Living with 45 or so other people is really hard. When living life constantly with these other people, it is very easy for me to not have patience. Over the month that I have been on the race, I have seen that I will put my earbuds in and try to drain out everything around me. Although listening to music is not bad, I will run to my music to stop the situation around me. This in turn doesn’t solve the thing that I am running from, but I then hold onto those things. I then find myself with a lot of things that I am ‘dealing’ with. That is the worst place for me to be in.

I have been trying to surround myself with people and talk about the things that may bother me. With the feedback times, it is good for me to bring up things/look for the good in the brothers I have around me. Even with the feedback times, I don’t have to have them to communicate with the people that surround me. Living life and telling others of how they can improve is so great.

One thing that I have found that helps with not having anger towards others is by stepping away from the thing that is at hand and then returning when I have the right attitude. In that moment, I need time to go to a place by myself to think and reflect on how I should come back.
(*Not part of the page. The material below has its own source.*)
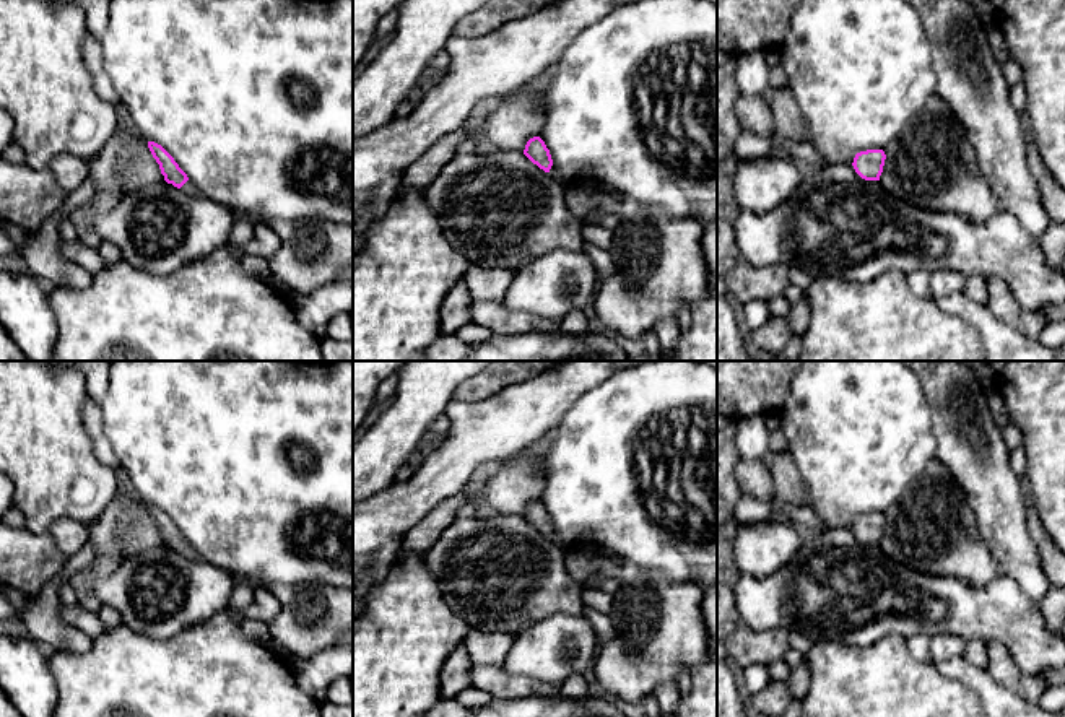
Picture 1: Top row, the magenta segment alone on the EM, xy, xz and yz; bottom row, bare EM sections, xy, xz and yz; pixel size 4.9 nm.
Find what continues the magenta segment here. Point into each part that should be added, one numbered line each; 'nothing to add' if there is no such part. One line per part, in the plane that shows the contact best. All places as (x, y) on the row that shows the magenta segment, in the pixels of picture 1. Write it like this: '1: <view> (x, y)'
1: xy (189, 187)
It helps me so much. That time is also when I will usually pray, asking God to strengthen me and to focus on the things that are good.
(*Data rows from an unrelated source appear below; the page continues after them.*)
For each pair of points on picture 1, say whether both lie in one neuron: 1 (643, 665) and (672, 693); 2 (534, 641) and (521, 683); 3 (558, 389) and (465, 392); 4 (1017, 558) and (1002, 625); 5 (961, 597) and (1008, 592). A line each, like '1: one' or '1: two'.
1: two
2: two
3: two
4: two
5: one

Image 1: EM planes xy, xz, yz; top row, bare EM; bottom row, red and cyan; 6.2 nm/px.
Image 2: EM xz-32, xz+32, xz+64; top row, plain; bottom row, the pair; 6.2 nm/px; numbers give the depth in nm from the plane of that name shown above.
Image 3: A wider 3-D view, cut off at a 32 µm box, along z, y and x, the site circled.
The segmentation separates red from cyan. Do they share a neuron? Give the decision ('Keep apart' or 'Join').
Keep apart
I love the community of guys I have around me. It is cool having 7 other guys that are running to the same goal that I am. We can encourage each other in our daily walks with the Lord and grow in community with each other. I love them so much. It is cool having the feedback times during our week. I look to my brothers to see how I may grow in the different things in my life. I love the friendships I have with them; whether we are just laughing or talking while doing construction at ministry, I have been encouraged by them in my own walk with the Lord. I love them so much and I’m excited what the next 7 1/2 months will look like with them.